CEO Scorecard: DENN has performed well with Miller at the helm
Miller was quick to adapt and stabilize the business. Denny’s manages one of the largest franchised full-service restaurant chains in the U.S., with ~ 1,640 locations (domestic and international). Like most casual food chains, Denny’s was hit by dining room closures and restrictions at the beginning of the pandemic. Miller was quick to adapt, rolling out two virtual brands– The Burger Den and The Melt Down. The company also announced a partnership to offer deliver from ghost kitchens in urban markets where company was underpenetrated. Miller’s smart investment in digital more than doubled the company’s weekly off-premise restaurant sales. At the same time, DENN’s footprint expansion through its ghost kitchens was done at substantially lower cost compared to brick-and-mortar stores.
Executive Compensation: some concern. Miller was paid $6.4M in 2021, above the comparable pay-to-total shareholder return (TSR) ratio. Director compensation has also trended above peers and relative to TSR. Shareholders voted 95% in favor of the executive compensation plan last year.
An affordable dining option facing inflationary cost pressures. By now its no secret that the entire food service industry is facing a combination of supply chain disruptions and inflationary cost pressures. A tight labor market has also pressured margins. DENN stock has declined 18% year-to-date, slightly below a 12% decline for the S&P500 over the same period.
DENN stock: Shares have been volatile amidst broader sell-off, despite positive outlook
Revenue leverage should abate cost pressures; margins should improve this quarter. For FQ1, consensus estimates call for $0.13 on sales of $102 million. We think there could be upside to these numbers on the heels of increased dine-in and off-premise sales. Also of note: margins, which were heavily impacted by one-time items in Q4 should see sequential improvement this quarter. Q4 operating margins were 17.7% ex-one-time items. DENN’s franchise and license revenues have improved substantially, allowing the company to absorb some of the inflationary pressures (commodities and labor) and expand margins. In Q4, DENN opened 7 new franchisee-operated restaurants, and closed 14. DENN’s kitchen modernization and digital transformation efforts should also bear fruit over the next few quarters. DENN also raised menu prices by 2% last quarter, and indicated that a few more price increases could be implemented this year. An employee overtime and training budge is also expected to translate to 50bps-100bps in margin. Change sin menu mix and waste management an also provide incremental leverage.

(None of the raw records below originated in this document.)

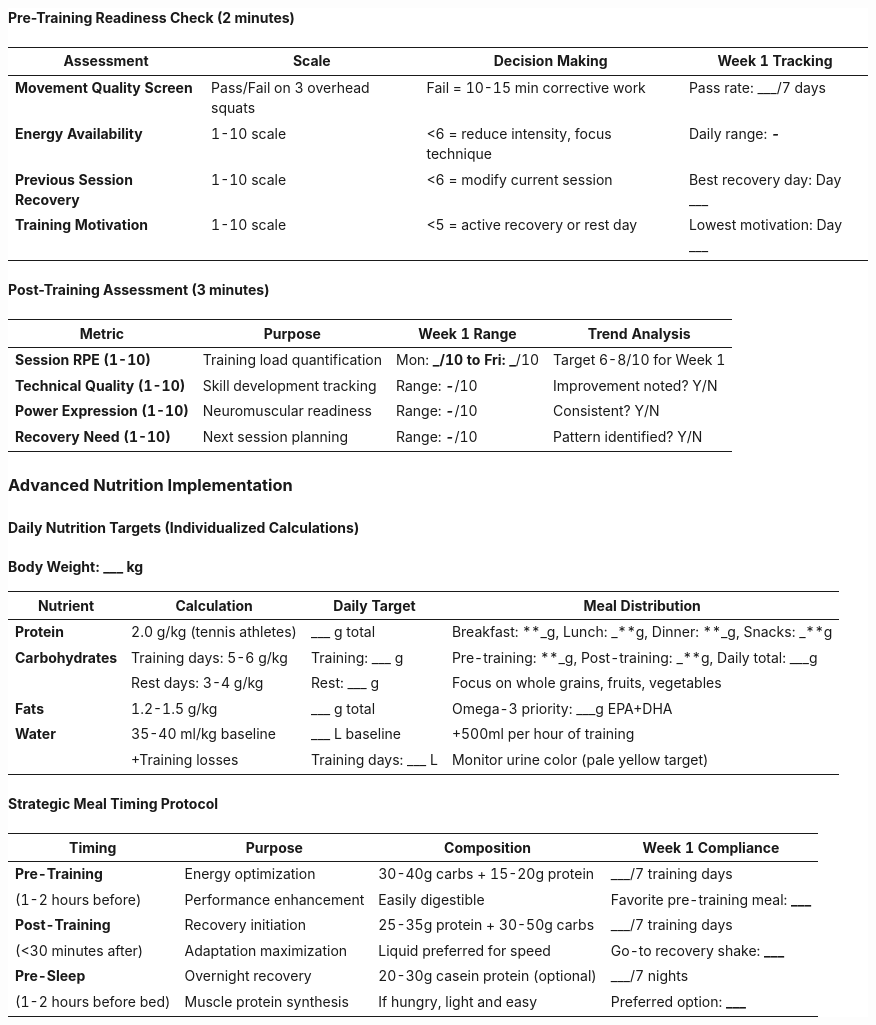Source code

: #### **Pre-Training Readiness Check (2 minutes)**

| Assessment                    | Scale                          | Decision Making                        | Week 1 Tracking               |
| ----------------------------- | ------------------------------ | -------------------------------------- | ----------------------------- |
| **Movement Quality Screen**   | Pass/Fail on 3 overhead squats | Fail = 10-15 min corrective work       | Pass rate: \_\_\_/7 days      |
| **Energy Availability**       | 1-10 scale                     | <6 = reduce intensity, focus technique | Daily range: **_-_**          |
| **Previous Session Recovery** | 1-10 scale                     | <6 = modify current session            | Best recovery day: Day \_\_\_ |
| **Training Motivation**       | 1-10 scale                     | <5 = active recovery or rest day       | Lowest motivation: Day \_\_\_ |

#### **Post-Training Assessment (3 minutes)**

| Metric                       | Purpose                      | Week 1 Range               | Trend Analysis           |
| ---------------------------- | ---------------------------- | -------------------------- | ------------------------ |
| **Session RPE (1-10)**       | Training load quantification | Mon: **_/10 to Fri: _**/10 | Target 6-8/10 for Week 1 |
| **Technical Quality (1-10)** | Skill development tracking   | Range: **_-_**/10          | Improvement noted? Y/N   |
| **Power Expression (1-10)**  | Neuromuscular readiness      | Range: **_-_**/10          | Consistent? Y/N          |
| **Recovery Need (1-10)**     | Next session planning        | Range: **_-_**/10          | Pattern identified? Y/N  |

### **Advanced Nutrition Implementation**

#### **Daily Nutrition Targets (Individualized Calculations)**

**Body Weight: \_\_\_ kg**

| Nutrient          | Calculation                | Daily Target            | Meal Distribution                                             |
| ----------------- | -------------------------- | ----------------------- | ------------------------------------------------------------- |
| **Protein**       | 2.0 g/kg (tennis athletes) | \_\_\_ g total          | Breakfast: **_g, Lunch: _**g, Dinner: **_g, Snacks: _**g      |
| **Carbohydrates** | Training days: 5-6 g/kg    | Training: \_\_\_ g      | Pre-training: **_g, Post-training: _**g, Daily total: \_\_\_g |
|                   | Rest days: 3-4 g/kg        | Rest: \_\_\_ g          | Focus on whole grains, fruits, vegetables                     |
| **Fats**          | 1.2-1.5 g/kg               | \_\_\_ g total          | Omega-3 priority: \_\_\_g EPA+DHA                             |
| **Water**         | 35-40 ml/kg baseline       | \_\_\_ L baseline       | +500ml per hour of training                                   |
|                   | +Training losses           | Training days: \_\_\_ L | Monitor urine color (pale yellow target)                      |

#### **Strategic Meal Timing Protocol**

| Timing                 | Purpose                  | Composition                      | Week 1 Compliance                      |
| ---------------------- | ------------------------ | -------------------------------- | -------------------------------------- |
| **Pre-Training**       | Energy optimization      | 30-40g carbs + 15-20g protein    | \_\_\_/7 training days                 |
| (1-2 hours before)     | Performance enhancement  | Easily digestible                | Favorite pre-training meal: **\_\_\_** |
| **Post-Training**      | Recovery initiation      | 25-35g protein + 30-50g carbs    | \_\_\_/7 training days                 |
| (<30 minutes after)    | Adaptation maximization  | Liquid preferred for speed       | Go-to recovery shake: **\_\_\_**       |
| **Pre-Sleep**          | Overnight recovery       | 20-30g casein protein (optional) | \_\_\_/7 nights                        |
| (1-2 hours before bed) | Muscle protein synthesis | If hungry, light and easy        | Preferred option: **\_\_\_**           |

DENN: Board Diversity & Inclusion Snapshot
DENN Insider trading activity: Not much action
New CEO will need to drive comparable store sales growth. DENN’s biggest growth lever is comparable store sales growth, which for now, remains below the mid-single digits. The company plans to accelerate its footprint development, and expects to expand the number of restaurants in the double-digits on a year-over-year basis. Comparable store sales growth will be driven by menu innovation, loyalty program, and convenience.
DENN reports F1Q earnings next Tuesday; shares look attractive with margin leverage ahead. DENN shares look attractive here at 12x EBITDA, at the low end of peers. Cracker Barrel Old Country Store (CBRL), Ruth Hospitality Group (RUTH) and BJ’s Restaurants (BJR) trade in a range of 12x to 14x EBITDA. We think the company is set up well into the print considering the easing of COVID restrictions coupled with a busy summer travel season. While margins remain a watch point, DENN should benefit from the next phase of post-pandemic recovery and improving operating conditions. We think there is upside to consensus estimates as Denny’s raises prices to balance some of its cost pressures. New initiatives, including cloud kitchens, restaurant remodels, and updated menu offerings, should also bear fruit over the next few quarters.